As a way to test the plan, Apple built its own health clinics catering to its own employees, building a team involving scores of clinicians, engineers, product designers and others.

However, according to Winkler, these ambitions eventually hit a setback, and now Apple is reconsidering the viability of a full-scale assault on health-care providers (something that Amazon may still considering as it builds out its delivery-pharmacy business). Per WSJ, plans to launch 'Apple Care' health-clinics have taken a back set as the company's health-care business focuses on its bread and butter: selling new apps and technologies via the Apple Watch.

One reason for the pull back on health: a digital health app launched quietly this year has struggled to pick up users.

But there's another, more sinister, reason Apple has balked at moving deeper into health care: some WSJ employees have reportedly raised questions internally about the "integrity" of the health data coming from the company’s clinics, which had been used to support product development. Especially with Elizabeth Holmes about to go to trial, tech firms are especially vulnerable to being accused of pulling a "Theranos".

For its part, here's what Apple's comms team told WSJ:

An Apple spokesman said data integrity is the foundation for all of the company’s innovations.

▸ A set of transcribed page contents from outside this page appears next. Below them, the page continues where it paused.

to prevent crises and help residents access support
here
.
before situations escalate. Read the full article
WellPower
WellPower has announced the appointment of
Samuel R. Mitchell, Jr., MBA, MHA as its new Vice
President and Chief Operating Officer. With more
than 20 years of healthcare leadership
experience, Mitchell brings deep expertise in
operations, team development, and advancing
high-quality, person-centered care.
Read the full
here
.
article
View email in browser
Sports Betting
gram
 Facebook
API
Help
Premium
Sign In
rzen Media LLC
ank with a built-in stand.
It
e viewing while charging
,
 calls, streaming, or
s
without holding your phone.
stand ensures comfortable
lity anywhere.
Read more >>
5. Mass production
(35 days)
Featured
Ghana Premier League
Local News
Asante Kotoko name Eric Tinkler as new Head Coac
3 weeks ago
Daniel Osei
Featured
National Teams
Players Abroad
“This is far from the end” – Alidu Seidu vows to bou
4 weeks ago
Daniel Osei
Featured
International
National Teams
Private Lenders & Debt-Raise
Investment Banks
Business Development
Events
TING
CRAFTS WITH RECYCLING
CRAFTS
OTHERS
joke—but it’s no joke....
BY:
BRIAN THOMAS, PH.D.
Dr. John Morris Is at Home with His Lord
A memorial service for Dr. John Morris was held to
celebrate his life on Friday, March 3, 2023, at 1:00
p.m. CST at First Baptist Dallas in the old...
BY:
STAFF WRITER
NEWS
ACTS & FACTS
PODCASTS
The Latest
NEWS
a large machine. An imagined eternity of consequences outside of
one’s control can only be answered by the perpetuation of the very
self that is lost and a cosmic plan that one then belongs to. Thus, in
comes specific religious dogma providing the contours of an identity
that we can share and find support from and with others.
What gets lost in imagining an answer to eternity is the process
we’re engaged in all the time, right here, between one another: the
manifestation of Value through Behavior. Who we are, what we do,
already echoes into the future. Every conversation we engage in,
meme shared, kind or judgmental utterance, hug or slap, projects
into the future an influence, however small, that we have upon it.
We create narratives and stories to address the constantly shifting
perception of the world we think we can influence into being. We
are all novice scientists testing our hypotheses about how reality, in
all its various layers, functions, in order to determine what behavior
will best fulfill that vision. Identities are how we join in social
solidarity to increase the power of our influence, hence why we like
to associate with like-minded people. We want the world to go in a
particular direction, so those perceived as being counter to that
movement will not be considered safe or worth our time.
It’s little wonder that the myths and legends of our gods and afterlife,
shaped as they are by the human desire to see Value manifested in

He pointed to the accomplishments of its health team and said the company is still in the early innings of its work in healthcare, adding that new technology such as heart-rate notifications in products like the Apple Watch have improved users’ health. He said data gathered by Apple’s devices is enabling new research that has the potential to improve care.

"Many of the assertions in this report are based on incomplete, outdated and inaccurate information," the spokesman said.

While health-care may or may not be on the back burning, one thing's for sure: Apple has increased its R&D budget by 8x under Tim Cook to $20 billion annually. So just because Apple is laying low following its own internal failures (not to mention the more public failure of Haven, the health-care venture put forth by Amazon, Berkshire Hathaway and JPM), doesn't mean it has given up on a more ambitious expansion into health-care.